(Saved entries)
*** Block opens ***

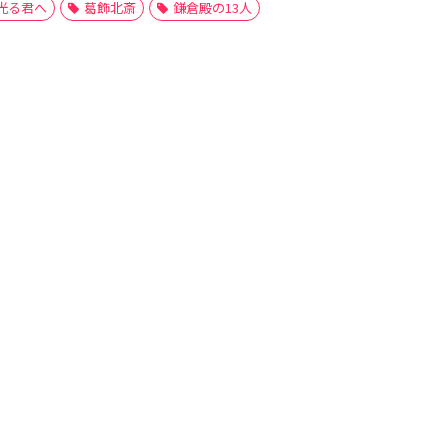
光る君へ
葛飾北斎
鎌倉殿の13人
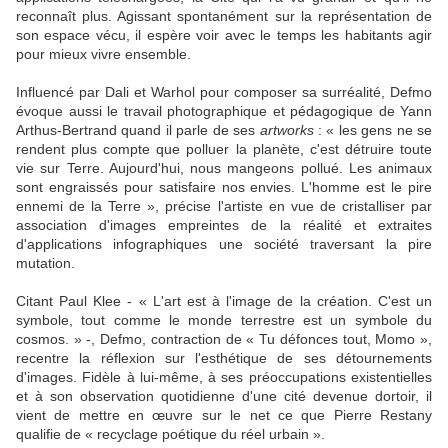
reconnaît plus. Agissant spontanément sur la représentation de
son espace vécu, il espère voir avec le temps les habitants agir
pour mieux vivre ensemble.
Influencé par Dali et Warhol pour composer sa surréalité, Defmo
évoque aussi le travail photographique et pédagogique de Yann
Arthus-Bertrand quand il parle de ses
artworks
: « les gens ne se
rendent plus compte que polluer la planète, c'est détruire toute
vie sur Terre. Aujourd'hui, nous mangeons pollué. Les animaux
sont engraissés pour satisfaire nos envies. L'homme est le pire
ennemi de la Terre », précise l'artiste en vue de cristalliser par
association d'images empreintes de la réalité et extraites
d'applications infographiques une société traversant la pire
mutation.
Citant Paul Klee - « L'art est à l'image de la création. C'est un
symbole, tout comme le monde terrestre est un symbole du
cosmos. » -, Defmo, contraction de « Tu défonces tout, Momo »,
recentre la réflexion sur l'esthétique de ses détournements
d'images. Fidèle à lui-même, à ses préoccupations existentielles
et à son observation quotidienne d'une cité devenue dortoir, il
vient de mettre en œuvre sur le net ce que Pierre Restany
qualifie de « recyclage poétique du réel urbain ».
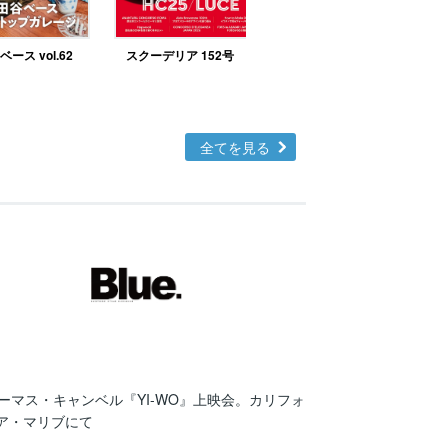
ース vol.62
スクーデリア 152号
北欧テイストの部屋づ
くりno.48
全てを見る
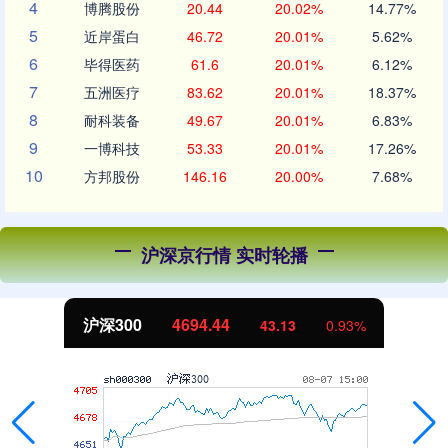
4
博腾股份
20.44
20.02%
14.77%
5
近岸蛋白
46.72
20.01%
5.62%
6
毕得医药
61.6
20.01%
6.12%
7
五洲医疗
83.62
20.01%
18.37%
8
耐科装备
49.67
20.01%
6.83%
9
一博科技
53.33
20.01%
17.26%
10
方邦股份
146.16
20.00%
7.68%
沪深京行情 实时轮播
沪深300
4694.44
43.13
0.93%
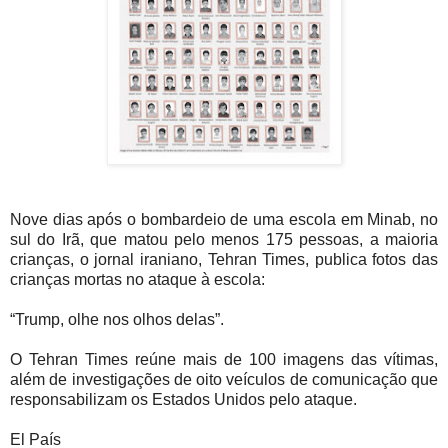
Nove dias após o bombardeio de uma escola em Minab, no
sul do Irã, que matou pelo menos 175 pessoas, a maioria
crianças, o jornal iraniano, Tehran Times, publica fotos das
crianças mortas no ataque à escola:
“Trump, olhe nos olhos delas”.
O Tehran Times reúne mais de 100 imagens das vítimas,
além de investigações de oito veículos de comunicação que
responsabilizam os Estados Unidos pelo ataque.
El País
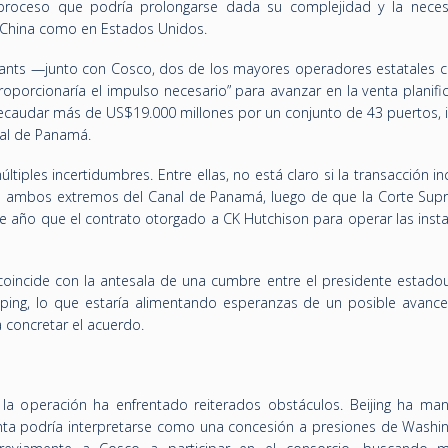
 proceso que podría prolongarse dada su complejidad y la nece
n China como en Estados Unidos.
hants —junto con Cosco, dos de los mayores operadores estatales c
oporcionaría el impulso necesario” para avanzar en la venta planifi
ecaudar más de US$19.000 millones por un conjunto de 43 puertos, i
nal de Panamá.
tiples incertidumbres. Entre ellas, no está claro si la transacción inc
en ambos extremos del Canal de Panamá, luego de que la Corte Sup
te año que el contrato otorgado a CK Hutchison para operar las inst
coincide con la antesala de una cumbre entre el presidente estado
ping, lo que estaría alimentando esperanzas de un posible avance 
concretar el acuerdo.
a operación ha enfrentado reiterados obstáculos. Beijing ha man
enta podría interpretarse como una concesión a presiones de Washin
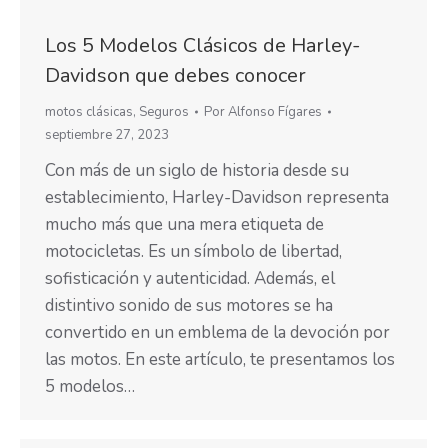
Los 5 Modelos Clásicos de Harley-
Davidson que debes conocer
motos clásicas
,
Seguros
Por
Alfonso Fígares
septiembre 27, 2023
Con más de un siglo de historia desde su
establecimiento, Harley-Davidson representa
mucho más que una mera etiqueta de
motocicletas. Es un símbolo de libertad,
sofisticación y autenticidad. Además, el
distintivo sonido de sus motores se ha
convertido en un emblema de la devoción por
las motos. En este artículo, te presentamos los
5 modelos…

*** Block closes ***

### Requirement
Leave out the pictures and output the rest of the records exactly.

### Written reply
光る君へ
葛飾北斎
鎌倉殿の13人
reconnaît plus. Agissant spontanément sur la représentation de
son espace vécu, il espère voir avec le temps les habitants agir
pour mieux vivre ensemble.
Influencé par Dali et Warhol pour composer sa surréalité, Defmo
évoque aussi le travail photographique et pédagogique de Yann
Arthus-Bertrand quand il parle de ses
artworks
: « les gens ne se
rendent plus compte que polluer la planète, c'est détruire toute
vie sur Terre. Aujourd'hui, nous mangeons pollué. Les animaux
sont engraissés pour satisfaire nos envies. L'homme est le pire
ennemi de la Terre », précise l'artiste en vue de cristalliser par
association d'images empreintes de la réalité et extraites
d'applications infographiques une société traversant la pire
mutation.
Citant Paul Klee - « L'art est à l'image de la création. C'est un
symbole, tout comme le monde terrestre est un symbole du
cosmos. » -, Defmo, contraction de « Tu défonces tout, Momo »,
recentre la réflexion sur l'esthétique de ses détournements
d'images. Fidèle à lui-même, à ses préoccupations existentielles
et à son observation quotidienne d'une cité devenue dortoir, il
vient de mettre en œuvre sur le net ce que Pierre Restany
qualifie de « recyclage poétique du réel urbain ».
ース vol.62
スクーデリア 152号
北欧テイストの部屋づ
くりno.48
全てを見る
4
博腾股份
20.44
20.02%
14.77%
5
近岸蛋白
46.72
20.01%
5.62%
6
毕得医药
61.6
20.01%
6.12%
7
五洲医疗
83.62
20.01%
18.37%
8
耐科装备
49.67
20.01%
6.83%
9
一博科技
53.33
20.01%
17.26%
10
方邦股份
146.16
20.00%
7.68%
沪深京行情 实时轮播
沪深300
4694.44
43.13
0.93%
Nove dias após o bombardeio de uma escola em Minab, no
sul do Irã, que matou pelo menos 175 pessoas, a maioria
crianças, o jornal iraniano, Tehran Times, publica fotos das
crianças mortas no ataque à escola:
“Trump, olhe nos olhos delas”.
O Tehran Times reúne mais de 100 imagens das vítimas,
além de investigações de oito veículos de comunicação que
responsabilizam os Estados Unidos pelo ataque.
El País
 proceso que podría prolongarse dada su complejidad y la nece
n China como en Estados Unidos.
hants —junto con Cosco, dos de los mayores operadores estatales c
oporcionaría el impulso necesario” para avanzar en la venta planifi
ecaudar más de US$19.000 millones por un conjunto de 43 puertos, i
nal de Panamá.
tiples incertidumbres. Entre ellas, no está claro si la transacción inc
en ambos extremos del Canal de Panamá, luego de que la Corte Sup
te año que el contrato otorgado a CK Hutchison para operar las inst
coincide con la antesala de una cumbre entre el presidente estado
ping, lo que estaría alimentando esperanzas de un posible avance 
concretar el acuerdo.
a operación ha enfrentado reiterados obstáculos. Beijing ha man
enta podría interpretarse como una concesión a presiones de Washin
Los 5 Modelos Clásicos de Harley-
Davidson que debes conocer
motos clásicas
,
Seguros
Por
Alfonso Fígares
septiembre 27, 2023
Con más de un siglo de historia desde su
establecimiento, Harley-Davidson representa
mucho más que una mera etiqueta de
motocicletas. Es un símbolo de libertad,
sofisticación y autenticidad. Además, el
distintivo sonido de sus motores se ha
convertido en un emblema de la devoción por
las motos. En este artículo, te presentamos los
5 modelos…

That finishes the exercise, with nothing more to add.